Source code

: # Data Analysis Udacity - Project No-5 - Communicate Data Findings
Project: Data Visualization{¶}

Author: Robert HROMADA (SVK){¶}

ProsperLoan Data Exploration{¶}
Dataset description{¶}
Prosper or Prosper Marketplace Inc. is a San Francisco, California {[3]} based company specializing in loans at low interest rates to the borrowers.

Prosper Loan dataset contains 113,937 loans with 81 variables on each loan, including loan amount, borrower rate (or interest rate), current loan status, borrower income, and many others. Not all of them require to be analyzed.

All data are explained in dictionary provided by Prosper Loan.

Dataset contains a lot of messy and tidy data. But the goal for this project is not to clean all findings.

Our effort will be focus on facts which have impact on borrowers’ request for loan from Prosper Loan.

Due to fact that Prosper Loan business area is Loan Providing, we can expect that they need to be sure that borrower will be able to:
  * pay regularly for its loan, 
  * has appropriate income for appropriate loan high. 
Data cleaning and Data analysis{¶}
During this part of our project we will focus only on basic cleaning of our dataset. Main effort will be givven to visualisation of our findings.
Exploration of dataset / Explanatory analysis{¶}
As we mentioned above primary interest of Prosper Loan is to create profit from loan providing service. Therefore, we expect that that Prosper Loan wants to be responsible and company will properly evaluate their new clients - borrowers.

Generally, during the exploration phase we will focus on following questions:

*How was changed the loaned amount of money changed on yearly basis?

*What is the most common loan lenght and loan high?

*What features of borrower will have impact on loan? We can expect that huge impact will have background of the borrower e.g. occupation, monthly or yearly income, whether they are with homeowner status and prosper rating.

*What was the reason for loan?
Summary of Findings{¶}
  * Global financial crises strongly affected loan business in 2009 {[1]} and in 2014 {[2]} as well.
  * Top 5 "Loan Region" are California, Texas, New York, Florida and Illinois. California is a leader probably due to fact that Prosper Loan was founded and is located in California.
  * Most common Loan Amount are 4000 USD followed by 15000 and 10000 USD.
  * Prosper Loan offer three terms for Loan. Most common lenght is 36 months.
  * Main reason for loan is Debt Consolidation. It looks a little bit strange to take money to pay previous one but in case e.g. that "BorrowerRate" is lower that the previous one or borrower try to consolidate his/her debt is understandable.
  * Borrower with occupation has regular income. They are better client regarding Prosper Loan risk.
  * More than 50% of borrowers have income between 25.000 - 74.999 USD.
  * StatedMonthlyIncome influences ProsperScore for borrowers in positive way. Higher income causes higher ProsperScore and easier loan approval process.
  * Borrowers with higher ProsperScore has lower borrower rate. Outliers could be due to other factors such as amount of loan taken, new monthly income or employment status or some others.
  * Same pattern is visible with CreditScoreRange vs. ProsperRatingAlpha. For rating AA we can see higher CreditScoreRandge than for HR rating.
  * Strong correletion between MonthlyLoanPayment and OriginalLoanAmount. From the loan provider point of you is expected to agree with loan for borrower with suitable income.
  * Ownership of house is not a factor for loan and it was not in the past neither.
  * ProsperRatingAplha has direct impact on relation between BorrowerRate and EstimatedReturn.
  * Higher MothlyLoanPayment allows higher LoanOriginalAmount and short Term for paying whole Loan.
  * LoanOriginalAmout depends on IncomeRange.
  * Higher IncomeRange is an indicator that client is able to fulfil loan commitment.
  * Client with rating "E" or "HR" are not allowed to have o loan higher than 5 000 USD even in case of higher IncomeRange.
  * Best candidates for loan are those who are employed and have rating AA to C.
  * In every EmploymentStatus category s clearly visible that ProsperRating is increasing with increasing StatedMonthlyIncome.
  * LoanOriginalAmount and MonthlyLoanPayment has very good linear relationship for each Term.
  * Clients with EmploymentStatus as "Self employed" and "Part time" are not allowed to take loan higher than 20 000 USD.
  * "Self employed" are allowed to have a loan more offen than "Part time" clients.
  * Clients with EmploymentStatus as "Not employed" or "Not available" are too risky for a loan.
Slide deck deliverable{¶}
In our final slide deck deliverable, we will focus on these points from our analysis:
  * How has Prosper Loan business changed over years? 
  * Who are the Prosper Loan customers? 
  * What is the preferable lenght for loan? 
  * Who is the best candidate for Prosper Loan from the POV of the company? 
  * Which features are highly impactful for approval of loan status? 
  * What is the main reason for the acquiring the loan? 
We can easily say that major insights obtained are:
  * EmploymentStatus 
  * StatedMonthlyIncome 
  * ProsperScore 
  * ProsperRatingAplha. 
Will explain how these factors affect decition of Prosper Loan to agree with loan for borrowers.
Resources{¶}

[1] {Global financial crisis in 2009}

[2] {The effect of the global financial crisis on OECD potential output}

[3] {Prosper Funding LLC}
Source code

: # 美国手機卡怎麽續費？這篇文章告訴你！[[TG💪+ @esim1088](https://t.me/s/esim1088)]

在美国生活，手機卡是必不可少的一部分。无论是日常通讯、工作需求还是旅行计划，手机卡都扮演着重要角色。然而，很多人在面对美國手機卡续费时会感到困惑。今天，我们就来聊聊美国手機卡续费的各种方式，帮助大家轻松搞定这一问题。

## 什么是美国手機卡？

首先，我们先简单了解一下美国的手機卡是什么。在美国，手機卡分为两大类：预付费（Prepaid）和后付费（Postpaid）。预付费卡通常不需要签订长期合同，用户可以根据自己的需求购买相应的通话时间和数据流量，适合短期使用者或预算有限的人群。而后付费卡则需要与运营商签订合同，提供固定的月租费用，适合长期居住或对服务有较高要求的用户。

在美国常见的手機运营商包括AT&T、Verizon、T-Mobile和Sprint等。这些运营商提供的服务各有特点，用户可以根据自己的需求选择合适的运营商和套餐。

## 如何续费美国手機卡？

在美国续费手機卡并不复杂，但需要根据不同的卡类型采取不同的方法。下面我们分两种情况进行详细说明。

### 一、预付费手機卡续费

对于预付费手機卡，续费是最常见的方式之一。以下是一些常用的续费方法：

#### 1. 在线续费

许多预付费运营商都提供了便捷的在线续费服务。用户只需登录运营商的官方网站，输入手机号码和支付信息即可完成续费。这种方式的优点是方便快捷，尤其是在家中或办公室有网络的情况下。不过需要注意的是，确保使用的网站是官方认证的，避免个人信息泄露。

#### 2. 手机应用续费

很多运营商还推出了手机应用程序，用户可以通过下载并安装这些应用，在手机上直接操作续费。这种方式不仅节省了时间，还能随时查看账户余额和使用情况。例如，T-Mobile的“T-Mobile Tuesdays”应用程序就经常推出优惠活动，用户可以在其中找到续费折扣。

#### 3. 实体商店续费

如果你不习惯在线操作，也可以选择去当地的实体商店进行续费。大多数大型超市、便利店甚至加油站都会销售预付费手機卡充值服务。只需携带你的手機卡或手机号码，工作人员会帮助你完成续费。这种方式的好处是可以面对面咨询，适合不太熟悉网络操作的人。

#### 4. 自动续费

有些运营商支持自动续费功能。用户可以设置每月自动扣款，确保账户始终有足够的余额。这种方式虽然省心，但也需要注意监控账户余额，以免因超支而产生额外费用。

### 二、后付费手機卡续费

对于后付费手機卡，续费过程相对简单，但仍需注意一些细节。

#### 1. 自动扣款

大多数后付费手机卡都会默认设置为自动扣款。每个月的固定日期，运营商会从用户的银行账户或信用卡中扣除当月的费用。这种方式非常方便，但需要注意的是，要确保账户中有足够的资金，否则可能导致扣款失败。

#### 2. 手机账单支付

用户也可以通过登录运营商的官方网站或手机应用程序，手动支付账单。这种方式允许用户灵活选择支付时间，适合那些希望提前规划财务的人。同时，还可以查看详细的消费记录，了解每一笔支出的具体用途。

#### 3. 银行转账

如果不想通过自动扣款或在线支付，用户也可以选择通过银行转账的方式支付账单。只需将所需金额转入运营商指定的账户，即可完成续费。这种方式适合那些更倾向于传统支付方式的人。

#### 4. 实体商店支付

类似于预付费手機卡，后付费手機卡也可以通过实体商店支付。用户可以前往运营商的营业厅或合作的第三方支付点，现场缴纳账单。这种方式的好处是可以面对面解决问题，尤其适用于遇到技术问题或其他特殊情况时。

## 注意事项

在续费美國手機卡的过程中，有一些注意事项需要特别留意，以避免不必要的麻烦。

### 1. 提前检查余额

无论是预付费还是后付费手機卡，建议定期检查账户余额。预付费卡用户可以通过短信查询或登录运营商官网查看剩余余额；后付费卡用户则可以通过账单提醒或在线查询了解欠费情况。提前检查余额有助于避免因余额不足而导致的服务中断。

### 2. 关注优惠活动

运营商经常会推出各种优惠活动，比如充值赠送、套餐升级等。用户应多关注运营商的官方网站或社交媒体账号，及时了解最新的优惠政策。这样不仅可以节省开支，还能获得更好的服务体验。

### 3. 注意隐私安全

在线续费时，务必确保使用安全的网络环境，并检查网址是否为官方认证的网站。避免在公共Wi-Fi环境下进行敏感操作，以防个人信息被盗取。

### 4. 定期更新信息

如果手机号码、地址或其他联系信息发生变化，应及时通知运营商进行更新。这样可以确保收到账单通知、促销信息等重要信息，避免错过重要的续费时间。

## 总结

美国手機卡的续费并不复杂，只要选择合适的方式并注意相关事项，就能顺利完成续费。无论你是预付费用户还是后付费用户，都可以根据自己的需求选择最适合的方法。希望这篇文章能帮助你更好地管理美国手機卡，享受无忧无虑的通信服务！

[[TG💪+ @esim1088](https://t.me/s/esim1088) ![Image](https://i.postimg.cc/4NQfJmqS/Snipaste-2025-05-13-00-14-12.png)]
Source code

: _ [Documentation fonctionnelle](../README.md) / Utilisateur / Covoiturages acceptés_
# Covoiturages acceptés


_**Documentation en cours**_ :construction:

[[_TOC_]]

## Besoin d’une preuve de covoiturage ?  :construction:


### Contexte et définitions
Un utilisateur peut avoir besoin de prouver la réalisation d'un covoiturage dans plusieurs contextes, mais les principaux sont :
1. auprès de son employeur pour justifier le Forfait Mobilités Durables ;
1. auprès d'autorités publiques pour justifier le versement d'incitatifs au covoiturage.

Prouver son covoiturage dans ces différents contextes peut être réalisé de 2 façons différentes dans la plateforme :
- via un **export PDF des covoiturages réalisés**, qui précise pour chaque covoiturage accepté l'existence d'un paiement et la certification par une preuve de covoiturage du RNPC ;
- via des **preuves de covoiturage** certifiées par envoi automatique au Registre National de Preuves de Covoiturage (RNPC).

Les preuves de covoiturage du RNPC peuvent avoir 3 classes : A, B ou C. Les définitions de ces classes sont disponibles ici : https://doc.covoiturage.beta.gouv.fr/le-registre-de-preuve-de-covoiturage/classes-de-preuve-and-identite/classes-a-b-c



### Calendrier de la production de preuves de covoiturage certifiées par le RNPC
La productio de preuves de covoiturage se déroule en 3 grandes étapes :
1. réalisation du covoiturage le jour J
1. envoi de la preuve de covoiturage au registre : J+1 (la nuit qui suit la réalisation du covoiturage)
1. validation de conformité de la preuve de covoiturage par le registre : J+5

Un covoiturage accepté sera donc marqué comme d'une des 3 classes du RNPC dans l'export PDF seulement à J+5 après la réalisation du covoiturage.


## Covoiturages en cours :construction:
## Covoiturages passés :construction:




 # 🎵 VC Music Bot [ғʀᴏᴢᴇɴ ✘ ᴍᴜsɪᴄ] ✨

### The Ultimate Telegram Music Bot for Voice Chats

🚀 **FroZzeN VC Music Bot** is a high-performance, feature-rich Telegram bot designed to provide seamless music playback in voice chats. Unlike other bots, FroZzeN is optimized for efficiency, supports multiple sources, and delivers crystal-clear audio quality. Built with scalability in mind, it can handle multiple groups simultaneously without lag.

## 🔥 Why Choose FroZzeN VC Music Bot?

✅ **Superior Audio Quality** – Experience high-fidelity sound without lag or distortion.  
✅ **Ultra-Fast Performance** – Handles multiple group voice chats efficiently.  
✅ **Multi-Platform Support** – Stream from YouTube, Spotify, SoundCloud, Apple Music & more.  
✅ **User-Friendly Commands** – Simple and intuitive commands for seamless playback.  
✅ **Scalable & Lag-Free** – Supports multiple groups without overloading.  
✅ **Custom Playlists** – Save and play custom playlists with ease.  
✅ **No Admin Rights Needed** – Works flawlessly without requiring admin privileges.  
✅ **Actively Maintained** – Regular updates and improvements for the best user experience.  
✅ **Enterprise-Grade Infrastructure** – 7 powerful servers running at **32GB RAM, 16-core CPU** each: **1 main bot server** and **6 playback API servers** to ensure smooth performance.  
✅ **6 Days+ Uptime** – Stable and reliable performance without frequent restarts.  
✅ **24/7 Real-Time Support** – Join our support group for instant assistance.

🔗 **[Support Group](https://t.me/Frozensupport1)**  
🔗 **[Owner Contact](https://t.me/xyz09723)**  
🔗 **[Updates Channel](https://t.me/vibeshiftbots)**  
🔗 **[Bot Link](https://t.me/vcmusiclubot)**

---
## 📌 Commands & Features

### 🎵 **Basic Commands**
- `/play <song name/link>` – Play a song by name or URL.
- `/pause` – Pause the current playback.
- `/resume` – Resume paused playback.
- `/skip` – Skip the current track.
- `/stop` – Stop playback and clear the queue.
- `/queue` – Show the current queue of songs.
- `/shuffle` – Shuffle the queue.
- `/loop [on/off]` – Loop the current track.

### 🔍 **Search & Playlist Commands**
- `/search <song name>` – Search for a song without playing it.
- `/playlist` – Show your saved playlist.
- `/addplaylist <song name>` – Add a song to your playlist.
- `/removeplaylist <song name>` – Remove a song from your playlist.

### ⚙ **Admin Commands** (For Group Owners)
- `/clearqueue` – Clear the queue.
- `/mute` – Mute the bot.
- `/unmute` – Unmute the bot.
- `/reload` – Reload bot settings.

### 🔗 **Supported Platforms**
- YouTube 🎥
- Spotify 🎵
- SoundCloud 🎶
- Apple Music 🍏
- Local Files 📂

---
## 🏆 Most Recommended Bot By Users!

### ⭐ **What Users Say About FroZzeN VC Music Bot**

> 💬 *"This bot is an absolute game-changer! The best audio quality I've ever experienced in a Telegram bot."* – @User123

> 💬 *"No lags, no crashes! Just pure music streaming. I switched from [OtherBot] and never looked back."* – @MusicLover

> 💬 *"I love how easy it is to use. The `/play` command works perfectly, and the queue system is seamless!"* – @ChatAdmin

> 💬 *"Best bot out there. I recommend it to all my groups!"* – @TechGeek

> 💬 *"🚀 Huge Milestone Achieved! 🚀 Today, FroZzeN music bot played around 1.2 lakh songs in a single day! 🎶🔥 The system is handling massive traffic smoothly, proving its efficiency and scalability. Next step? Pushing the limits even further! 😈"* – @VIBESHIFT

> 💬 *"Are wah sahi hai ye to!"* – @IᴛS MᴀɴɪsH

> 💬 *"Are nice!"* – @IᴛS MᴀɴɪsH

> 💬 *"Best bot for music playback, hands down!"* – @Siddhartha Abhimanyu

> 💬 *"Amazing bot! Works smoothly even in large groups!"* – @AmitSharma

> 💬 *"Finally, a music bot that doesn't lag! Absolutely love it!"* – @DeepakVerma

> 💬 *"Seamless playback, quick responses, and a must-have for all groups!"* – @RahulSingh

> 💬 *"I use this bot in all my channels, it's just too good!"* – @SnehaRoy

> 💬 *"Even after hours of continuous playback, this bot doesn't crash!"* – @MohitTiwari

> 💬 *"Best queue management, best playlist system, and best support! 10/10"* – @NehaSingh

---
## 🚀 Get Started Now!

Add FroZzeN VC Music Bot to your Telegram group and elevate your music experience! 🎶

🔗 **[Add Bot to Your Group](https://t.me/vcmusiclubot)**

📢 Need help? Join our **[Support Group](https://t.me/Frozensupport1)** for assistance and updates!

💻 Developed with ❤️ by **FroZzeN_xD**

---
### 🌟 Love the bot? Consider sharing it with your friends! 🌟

### To do
From the items, extract word for word every line starting with the one containing "### 二、后付费手機卡续费" and going on through the one containing "运营商经常会推出各种优惠活动", with both of those lines included.

### Solution below
### 二、后付费手機卡续费

对于后付费手機卡，续费过程相对简单，但仍需注意一些细节。

#### 1. 自动扣款

大多数后付费手机卡都会默认设置为自动扣款。每个月的固定日期，运营商会从用户的银行账户或信用卡中扣除当月的费用。这种方式非常方便，但需要注意的是，要确保账户中有足够的资金，否则可能导致扣款失败。

#### 2. 手机账单支付

用户也可以通过登录运营商的官方网站或手机应用程序，手动支付账单。这种方式允许用户灵活选择支付时间，适合那些希望提前规划财务的人。同时，还可以查看详细的消费记录，了解每一笔支出的具体用途。

#### 3. 银行转账

如果不想通过自动扣款或在线支付，用户也可以选择通过银行转账的方式支付账单。只需将所需金额转入运营商指定的账户，即可完成续费。这种方式适合那些更倾向于传统支付方式的人。

#### 4. 实体商店支付

类似于预付费手機卡，后付费手機卡也可以通过实体商店支付。用户可以前往运营商的营业厅或合作的第三方支付点，现场缴纳账单。这种方式的好处是可以面对面解决问题，尤其适用于遇到技术问题或其他特殊情况时。

## 注意事项

在续费美國手機卡的过程中，有一些注意事项需要特别留意，以避免不必要的麻烦。

### 1. 提前检查余额

无论是预付费还是后付费手機卡，建议定期检查账户余额。预付费卡用户可以通过短信查询或登录运营商官网查看剩余余额；后付费卡用户则可以通过账单提醒或在线查询了解欠费情况。提前检查余额有助于避免因余额不足而导致的服务中断。

### 2. 关注优惠活动

运营商经常会推出各种优惠活动，比如充值赠送、套餐升级等。用户应多关注运营商的官方网站或社交媒体账号，及时了解最新的优惠政策。这样不仅可以节省开支，还能获得更好的服务体验。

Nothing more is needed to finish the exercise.